Most freshmen have yet to even step inside Stuyvesant, let alone experience what Stuyvesant has to offer. “I envisioned [walking] on the bridge and [entering] the school when, in reality, my whole school year has been me sitting in front of my computer looking at tiles on a screen all day,” an anonymous freshman said in an email interview. “The transition for me to life in high school wasn't as smooth as I thought it was, from being a middle school student with less workload into a more stressful environment with more work,” he explained.

On top of the more challenging workload, there was also a lack of social interaction. “I [didn’t] get to meet as many people as I would have [...] so social interaction [was] definitely much worse,” freshman Unique Zhang said.

Junior Vicky Liu also experienced a similar feeling of isolation with remote learning: “Going home with friends. I miss that.”

Sophomore Jady Chen felt fortunate to have established a friend base in her freshman year. “Some people might have not gotten so lucky, and I feel like in my Zoom classes, it’s really hard to make new friends just online,” Chen said.

Along with social interaction, learning was hindered by the virtual format. “It was especially hard to learn a new foreign language remotely. I would say that I grasped most of the content this year, but not all,” the anonymous freshman said.

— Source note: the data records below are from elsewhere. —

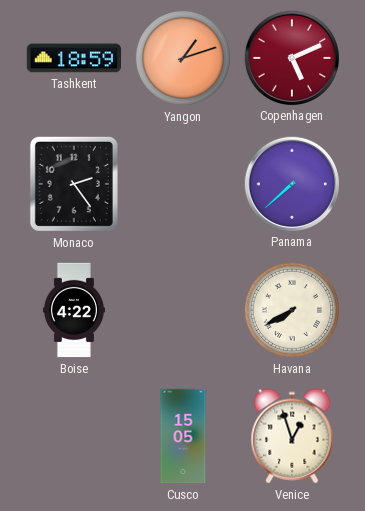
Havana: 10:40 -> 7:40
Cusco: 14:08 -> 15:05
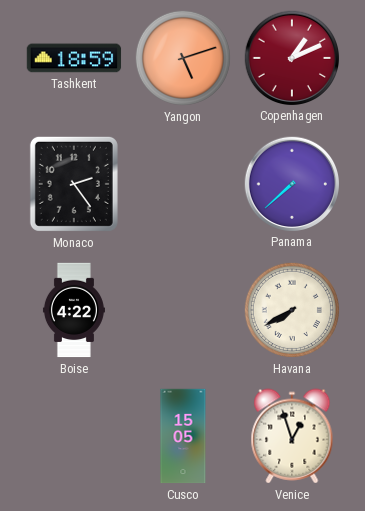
Yangon: 1:12 -> 5:12
Copenhagen: 5:11 -> 1:11
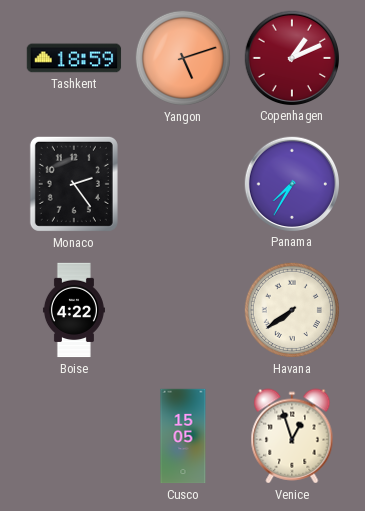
Panama: 7:38 -> 7:35
Havana: 7:40 -> 7:39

Many students felt like remote school altered the typical testing schedule. “It feels [like] I missed out on one year of the high school experience. [Knowing] that the incoming PSAT and SAT exams are slowly drawing nearer makes me feel like I skipped a step,” the anonymous freshman explained. Chen, however, feels fortunate that the pandemic started during her freshman year. While Chen acknowledges the difficulties that came with missing out on those exams, she is grateful that the pandemic didn’t disrupt her ability to take the SATs or the college admissions process in general.

In light of their experiences over this past year, many students want to get back into the school building. Liu is looking forward to experiencing Stuyvesant in-person again and reminisces about school before the pandemic. “[I’m excited to] go outside [with friends, especially when] the sun is setting and it’s a nice color and you can feel the breeze and all seems calm before you have to start the next ten period day.”

Ultimately, despite the pros and cons of this school year and of the next one, we’ve made it through the last year and a half. And that’s something we should be proud of. Next school year, we’ll probably be in the school building, complaining about how little sleep we’ve gotten and how we miss remote learning, though secretly, glad to be back.